Steamboat Springs A storm that dropped nearly three-quarters of an inch of rain on Steamboat Springs late this week is helping April creep closer to its precipitation norm.
Steamboat weather observer Art Judson recorded 0.71 inches of rain overnight Thursday, bringing April’s total precipitation in the city to 2.03 inches. That’s just short of the historic average of 2.29 inches.
The effects of the rain are becoming apparent as the hillsides surrounding Steamboat turn from winter brown to spring and summer green. Aspen groves across the valley already are sprouting green leaves, something that often doesn’t happen until June in more typical years.
However, fire conditions persist. Unincorporated parts of Routt County, excluding federally owned lands, have been under a fire restriction since April 18. And although moisture has returned, it hasn’t been enough to douse the threat of wildfire.
“It’s definitely helped, but if we get hot and windy for a couple days, we’ll be back to where we were,” said Bob Struble, director of Routt County Emergency Management.
He said the fire danger overall is moderate, particularly at lower elevations. The fire restrictions will remain in place for the foreseeable future, Struble said.
“I’m sure there are some people that would like to see them lifted, but we’re not ready to do that quite yet,” Struble said.

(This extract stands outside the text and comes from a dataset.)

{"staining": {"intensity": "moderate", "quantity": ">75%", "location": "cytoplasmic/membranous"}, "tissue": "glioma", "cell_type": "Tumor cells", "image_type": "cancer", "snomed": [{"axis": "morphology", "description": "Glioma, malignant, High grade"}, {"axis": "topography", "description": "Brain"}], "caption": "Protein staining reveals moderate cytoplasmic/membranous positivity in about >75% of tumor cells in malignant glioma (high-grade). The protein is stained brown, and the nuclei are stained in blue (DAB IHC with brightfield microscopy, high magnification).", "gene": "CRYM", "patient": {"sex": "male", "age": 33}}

During the months of May, June and July, the National Weather Service in Grand Junction is predicting a strong chance for above-average temperatures. Models are showing average moisture for that same three-month period, meteorologist Mike Meyers said Friday.
In the short term, a gradual warming trend is expected through Tuesday, when the daytime high could reach 72 degrees in Steamboat Springs. The next chance for moisture arrives Tuesday night, when a weak trough is expected to move into the region.
“It doesn’t look like a big event,” he said.
Saturday is expected to be mostly sunny with a high of 56 degrees. The overnight low will drop to 28 degrees. Sunday will be sunny with a high of 61.